I have an unfinished basement with a washer/dryer hookup. The washer is currently being drained to a drain pipe that stubs out of the poured concrete floor, and appears to be shared with the kitchen sink drain from the floor above. I want to move the washer to a different corner of the basement. I can handle moving the supply line no problem. Just not sure how to move the drain for the washer. If I use the same drain that is currently being used, it would mean running the new plumbing overhead. I assume that will not work, as it would mean "pushing" the washer drain water "up-hill". am I correct?

In another part of the basement, there is a sewer drain that is connected to the upstairs toilets and bathroom sinks. It is more accessible to the new washer location. Is this an option?

Also in the same area of the sewer drain, is a drain that is being used for the furnace, water heater, and water softener. Is this an option?

As a last resort, I can move the washer about 10 feet away, and all it would mean is moving the drain 10 feet away. So no vertical "up-hill" run for the drain would be needed.

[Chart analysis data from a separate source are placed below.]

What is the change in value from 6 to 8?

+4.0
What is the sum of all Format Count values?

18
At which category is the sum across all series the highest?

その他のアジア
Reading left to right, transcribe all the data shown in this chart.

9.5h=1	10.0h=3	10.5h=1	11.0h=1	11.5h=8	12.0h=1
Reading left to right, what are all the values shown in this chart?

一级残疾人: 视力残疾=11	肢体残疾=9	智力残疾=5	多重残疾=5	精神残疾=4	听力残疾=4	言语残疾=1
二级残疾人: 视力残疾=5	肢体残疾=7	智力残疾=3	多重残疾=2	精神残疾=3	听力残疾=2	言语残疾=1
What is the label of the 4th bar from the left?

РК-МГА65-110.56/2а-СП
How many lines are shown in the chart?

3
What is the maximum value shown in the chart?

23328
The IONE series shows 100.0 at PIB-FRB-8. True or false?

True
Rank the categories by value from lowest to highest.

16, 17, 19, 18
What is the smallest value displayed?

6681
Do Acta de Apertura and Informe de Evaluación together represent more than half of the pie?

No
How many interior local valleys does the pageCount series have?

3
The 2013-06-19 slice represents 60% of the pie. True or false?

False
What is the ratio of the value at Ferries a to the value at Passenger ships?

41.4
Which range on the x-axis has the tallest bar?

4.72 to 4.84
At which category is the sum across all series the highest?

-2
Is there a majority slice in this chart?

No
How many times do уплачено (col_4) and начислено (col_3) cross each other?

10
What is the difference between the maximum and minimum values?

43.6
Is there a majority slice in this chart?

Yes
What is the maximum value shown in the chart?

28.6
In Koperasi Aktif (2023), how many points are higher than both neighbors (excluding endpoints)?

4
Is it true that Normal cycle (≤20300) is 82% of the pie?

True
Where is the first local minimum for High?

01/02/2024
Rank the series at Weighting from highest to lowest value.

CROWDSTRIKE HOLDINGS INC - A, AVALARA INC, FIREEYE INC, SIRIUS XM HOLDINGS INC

Only question here is if there is a distance limit that you would safely be able to go horizontally from washer to drain tap.

See pics

Thanks


----------



## idodishez (Mar 29, 2009)

current washer drain pics


----------



## idodishez (Mar 29, 2009)

Sewer drain on adjacent corner. Can this be tapped into?


----------



## idodishez (Mar 29, 2009)

HVAC/Water heater/Water softener drain. Can this be tapped into? Assuming the washer will have too much flow for this drain.


----------



## al's sewer (Apr 7, 2009)

just cut a t-y in the line going to the upstairs toilet I assume it is 3 in pvc. I would keep the washer as close as I can but no more than 6 ft away unless you are going to run a separate vent for the washer.


----------



## idodishez (Mar 29, 2009)

6 feet isnt really an option for any of the drains. I dont see any vent on the existing washer drain though. Where would it be?


----------



## al's sewer (Apr 7, 2009)

idodishez said:


> 6 feet isnt really an option for any of the drains. I dont see any vent on the existing washer drain though. Where would it be?


 the vent on the washing machine is the pipe that continues up to the ceiling. how far away is the washer going to be.


----------



## idodishez (Mar 29, 2009)

Sorry, I always thought that pipe was the drain for the kitchen sink. After just rechecking, its not.

The new washer location is going about 40 - 50 linear feet from the current drain. Probably about 25 linear feet from the pictured sewage drain and water heater drain. Ideally I would be able to move the drain (and now vent) to the new location, running the new plumbing overhead to the new location. To do this however would mean a vertical run from the new location until it can be run in the ceiling rafters. What I wasnt sure of is if the washer would be able to push the drain water UP the vertical run until it enters the ceiling.

A second option would be to run the new location to the current sewage drain, and tap into that. this would eliminmate the need to run vertically to the ceiling, as it could be run horizontally inside the wall, about 25 feet.

So, is a vettical run out of the question? and yes, I can move the vent if need be. (Assuming I can tap into the current vent)


----------